• TASK ITEM
Within the data that follows, set down exactly the lines from the one containing "root to file." through the one containing "restore any decisions.", both ends included.
***** DATASET CONTENT
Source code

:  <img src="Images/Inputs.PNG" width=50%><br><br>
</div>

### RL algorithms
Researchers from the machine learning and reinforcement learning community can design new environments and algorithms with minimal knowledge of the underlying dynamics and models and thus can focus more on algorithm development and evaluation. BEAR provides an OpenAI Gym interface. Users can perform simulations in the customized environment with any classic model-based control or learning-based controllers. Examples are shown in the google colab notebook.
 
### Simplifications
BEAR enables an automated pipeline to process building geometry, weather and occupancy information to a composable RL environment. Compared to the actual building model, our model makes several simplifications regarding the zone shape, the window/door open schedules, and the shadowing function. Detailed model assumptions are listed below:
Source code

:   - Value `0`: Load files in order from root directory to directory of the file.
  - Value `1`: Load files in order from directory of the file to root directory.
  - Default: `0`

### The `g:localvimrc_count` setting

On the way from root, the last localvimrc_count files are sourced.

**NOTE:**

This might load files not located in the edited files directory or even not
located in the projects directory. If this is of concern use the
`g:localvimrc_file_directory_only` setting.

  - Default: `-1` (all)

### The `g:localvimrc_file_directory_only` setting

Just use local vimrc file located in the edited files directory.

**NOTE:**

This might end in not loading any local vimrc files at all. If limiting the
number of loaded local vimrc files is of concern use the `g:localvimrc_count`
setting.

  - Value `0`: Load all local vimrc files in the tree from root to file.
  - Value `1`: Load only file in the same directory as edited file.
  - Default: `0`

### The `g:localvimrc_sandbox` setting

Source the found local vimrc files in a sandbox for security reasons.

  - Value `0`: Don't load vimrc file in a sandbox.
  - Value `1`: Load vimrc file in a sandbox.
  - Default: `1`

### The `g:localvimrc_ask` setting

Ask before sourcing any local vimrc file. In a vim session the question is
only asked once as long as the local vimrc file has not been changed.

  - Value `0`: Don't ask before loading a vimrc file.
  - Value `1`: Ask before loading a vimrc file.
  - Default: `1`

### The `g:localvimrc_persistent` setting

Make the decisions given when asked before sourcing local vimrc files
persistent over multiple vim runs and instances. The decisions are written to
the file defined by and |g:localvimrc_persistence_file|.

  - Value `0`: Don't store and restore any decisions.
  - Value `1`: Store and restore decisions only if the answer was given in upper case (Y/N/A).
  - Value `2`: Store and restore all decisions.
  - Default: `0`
**********
• EXERCISE RESPONSE
  - Value `0`: Load all local vimrc files in the tree from root to file.
  - Value `1`: Load only file in the same directory as edited file.
  - Default: `0`

### The `g:localvimrc_sandbox` setting

Source the found local vimrc files in a sandbox for security reasons.

  - Value `0`: Don't load vimrc file in a sandbox.
  - Value `1`: Load vimrc file in a sandbox.
  - Default: `1`

### The `g:localvimrc_ask` setting

Ask before sourcing any local vimrc file. In a vim session the question is
only asked once as long as the local vimrc file has not been changed.

  - Value `0`: Don't ask before loading a vimrc file.
  - Value `1`: Ask before loading a vimrc file.
  - Default: `1`

### The `g:localvimrc_persistent` setting

Make the decisions given when asked before sourcing local vimrc files
persistent over multiple vim runs and instances. The decisions are written to
the file defined by and |g:localvimrc_persistence_file|.

  - Value `0`: Don't store and restore any decisions.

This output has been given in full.